Easier Windows Service and ASP.NET/IIS deployments

We added some new conventions and features to deal with Windows Service and IIS/ASP.NET application deployments.

Encrypted database and variables

The Octopus database is now encrypted, and we added support for encrypted variables too. If you're storing connection strings or passwords in variables, you can now do this in a secure way.

While we were at it, we also made it possible to share variables between projects.

Guided failures

When things go wrong, instead of the deployment simply failing, you can now choose to retry or skip failed steps.

Rolling deployments

Rolling deployments give you the ability to run a series of steps on one server before starting steps on another server. This makes scenarios such as deploying to a farm of web servers with limited downtime much easier.

Rolling deployments

New security model

We revisited our permissions model and tried to build something that was just as secure, but a lot more usable. Teams are a new concept that allow you to specify a set of users and their permissions, scoped to environments and/or projects.

Configurable dashboard

Yes, you can now, finally, change what appears on the dashboard.

Failure steps, and steps that run before package download

We implemented some big changes to the way deployment steps are managed. You can now run PowerShell and Manual steps prior to downloading packages (e.g., if you need to establish a VPN), or specify steps that only run on failure (e.g., send an email).

Variable editor improvements

In 1.0, a variable could only be scoped to one environment, machine, role or step at a time. Now, variables can be scoped to multiple levels at the same time. This greatly reduces the amount of variables needed.
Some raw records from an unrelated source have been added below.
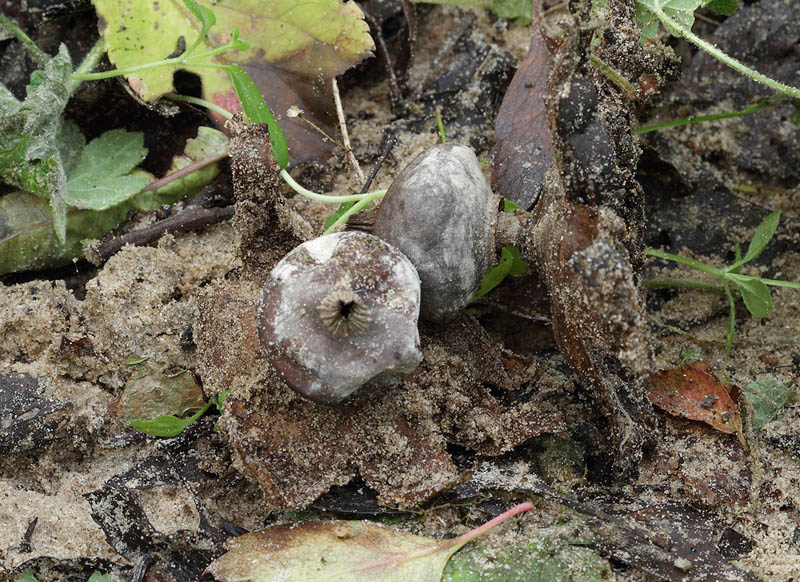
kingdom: Fungi
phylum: Basidiomycota
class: Agaricomycetes
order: Geastrales
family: Geastraceae
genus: Geastrum
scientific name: Geastrum striatum
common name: krave-stjernebold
We also made some UX improvements such as editing multiple variables at once, deleting multiple variables at once, and a heap of other UI changes.

Variable scoped to multiple environments

Summary

Since so much was being changed, we also made a lot of other improvements as we went. The installer got a makeover, the release creation page got some new features, we added graphs to the project list page to show activity, and a ton of other things.

If you're currently using 1.6, you should definitely upgrade. I hope you enjoy using Octopus 2.0 as much as we enjoyed building it!